** Task item **
Word for word, restate the entries below, but exclude the images.
■ ■ ■ ■ ■
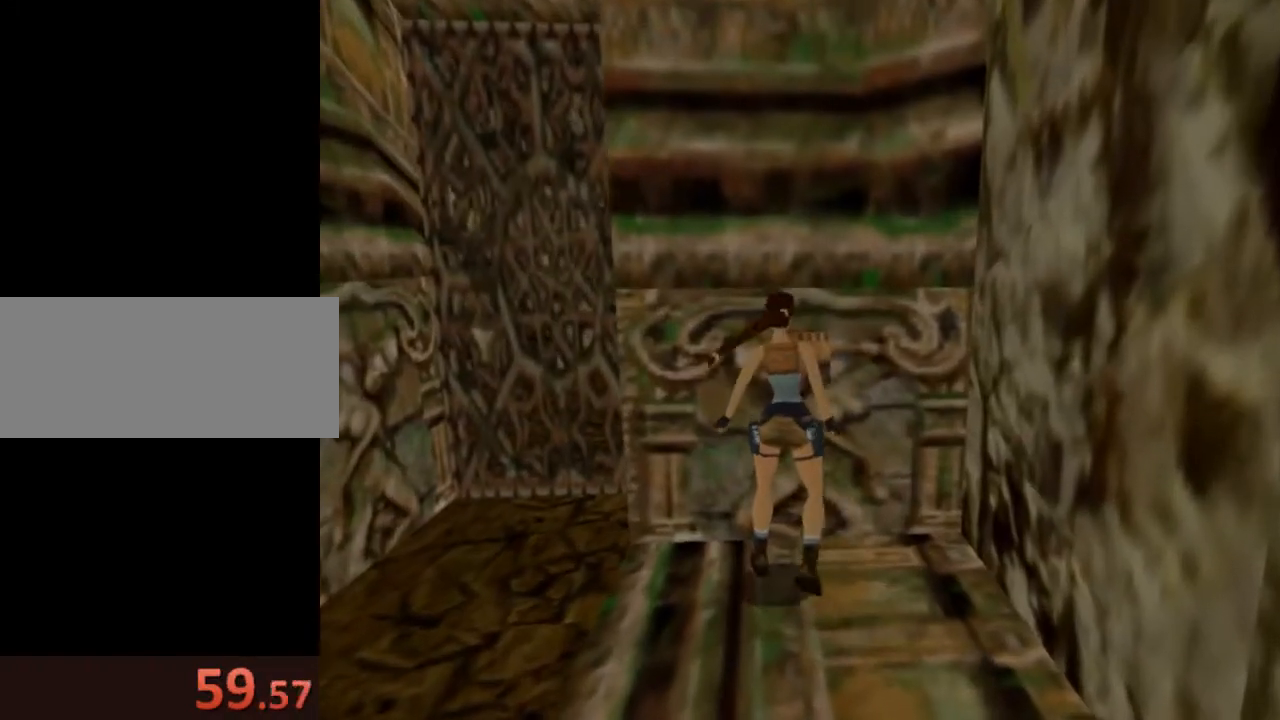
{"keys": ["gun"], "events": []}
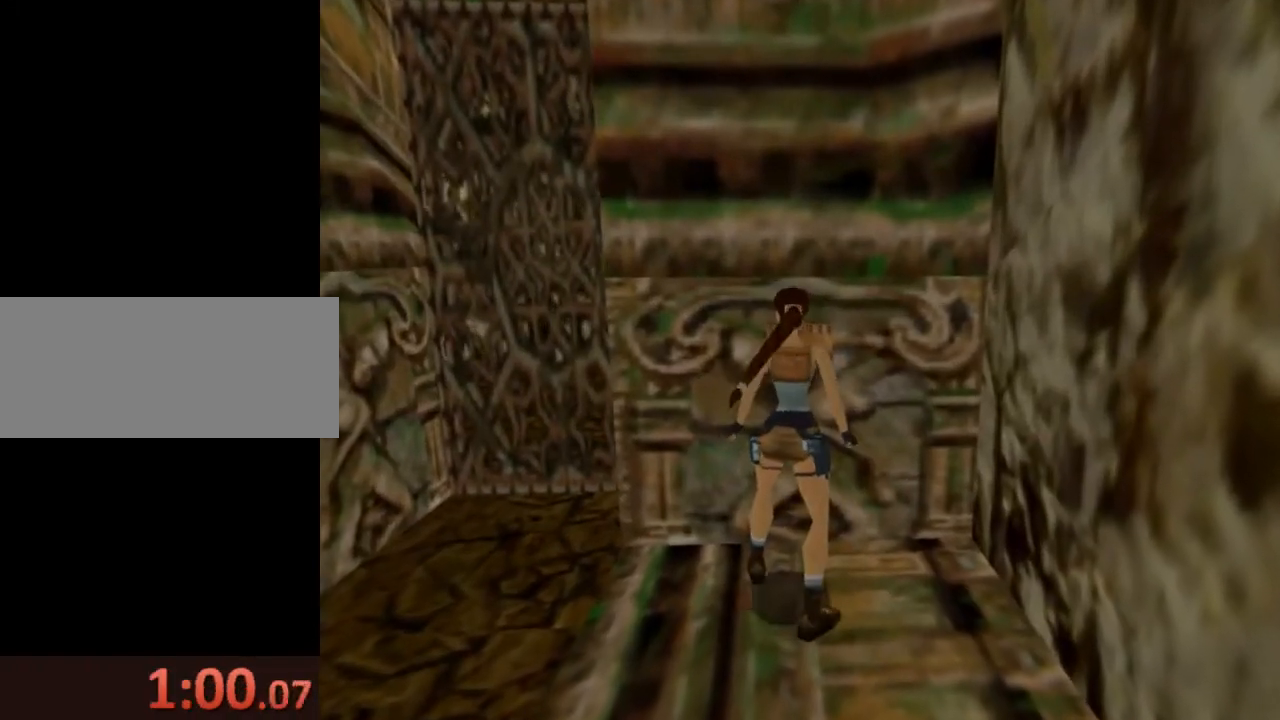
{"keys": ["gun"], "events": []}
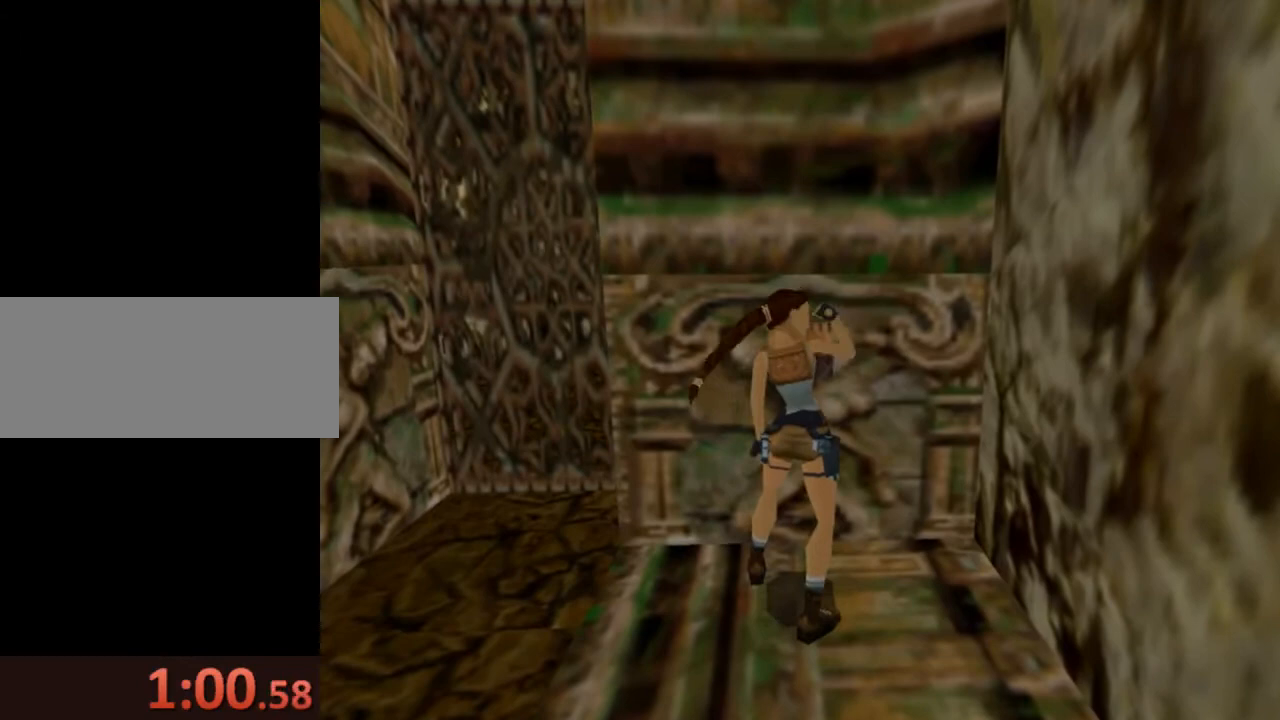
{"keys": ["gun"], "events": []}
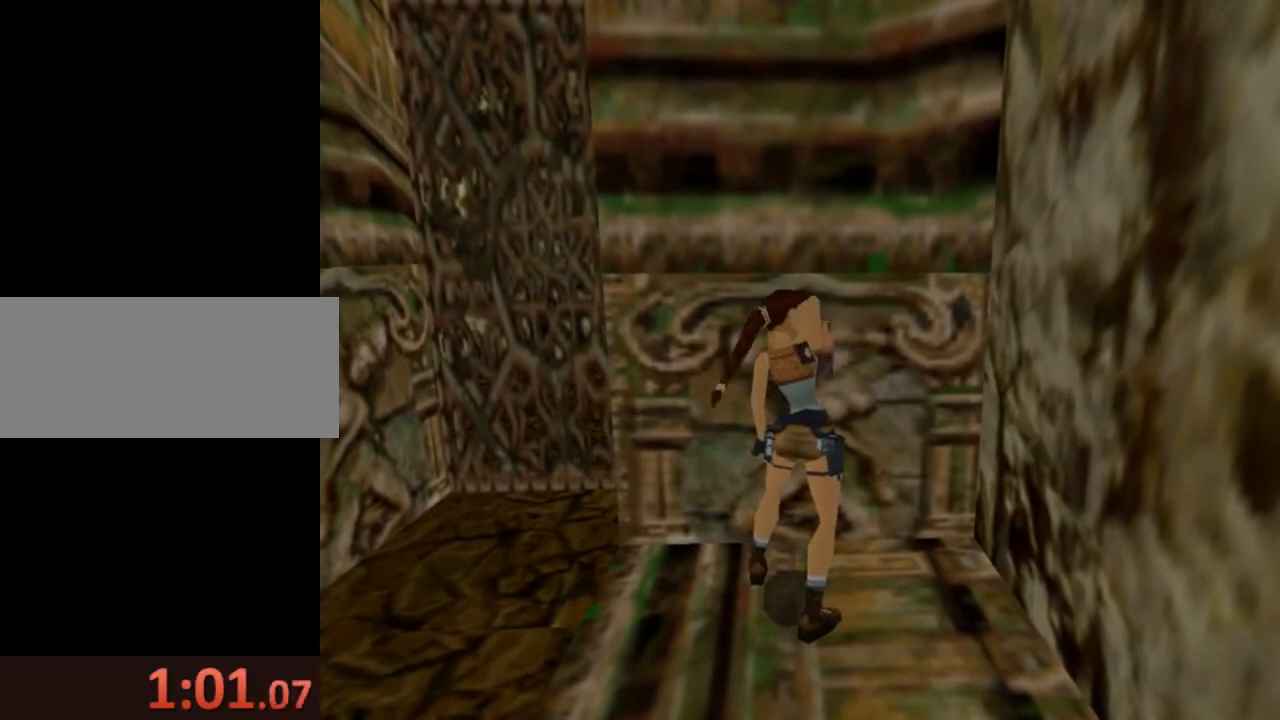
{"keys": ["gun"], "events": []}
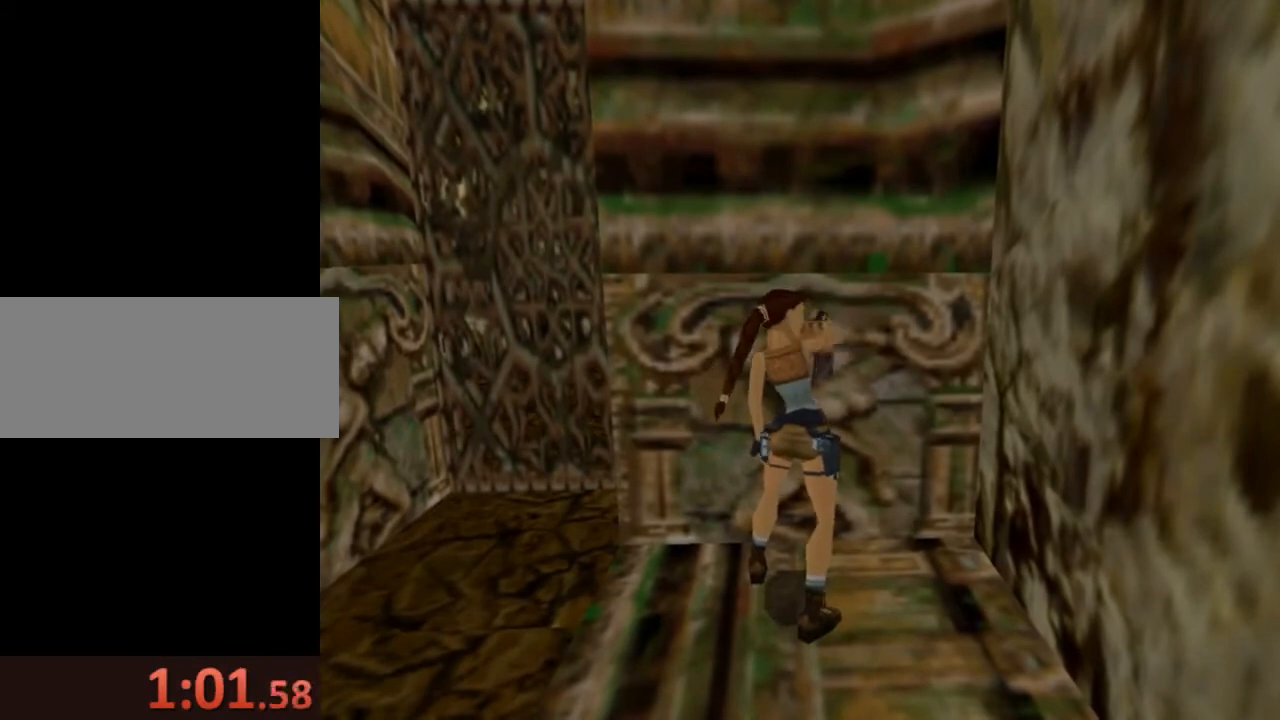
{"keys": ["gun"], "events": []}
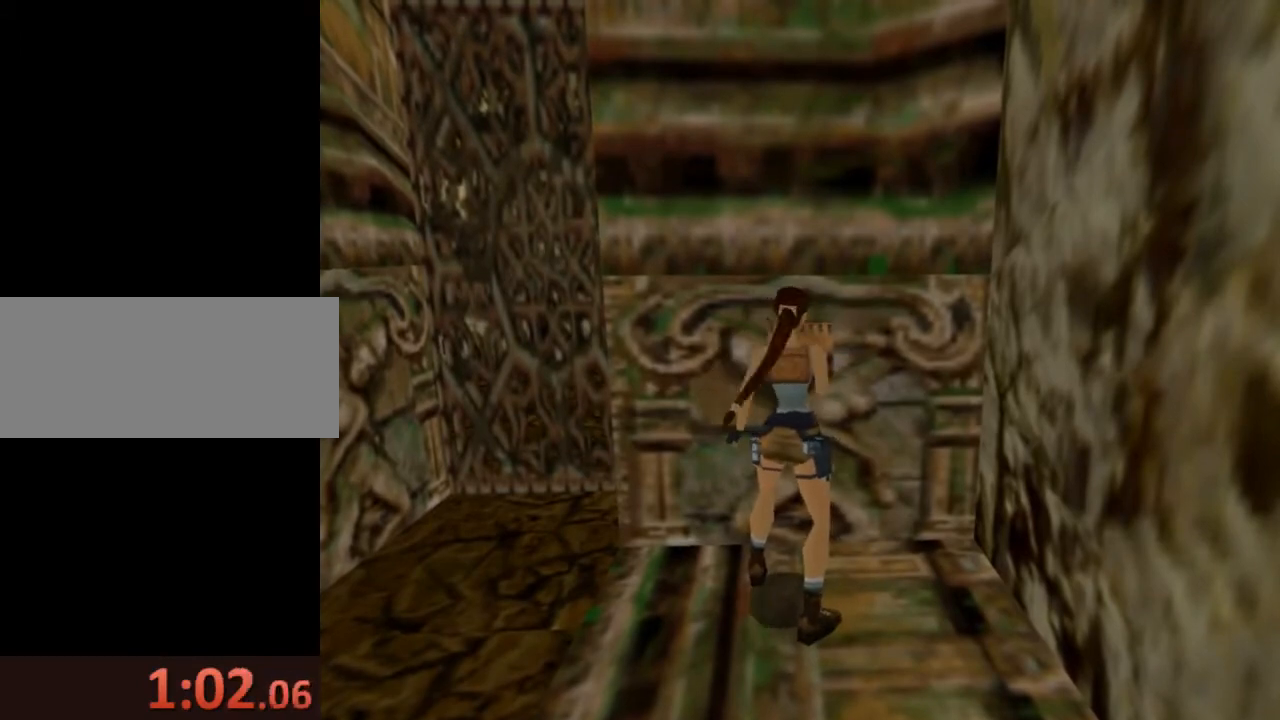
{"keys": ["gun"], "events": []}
■ ■ ■ ■ ■
** Reply to the task **
{"keys": ["gun"], "events": []}
{"keys": ["gun"], "events": []}
{"keys": ["gun"], "events": []}
{"keys": ["gun"], "events": []}
{"keys": ["gun"], "events": []}
{"keys": ["gun"], "events": []}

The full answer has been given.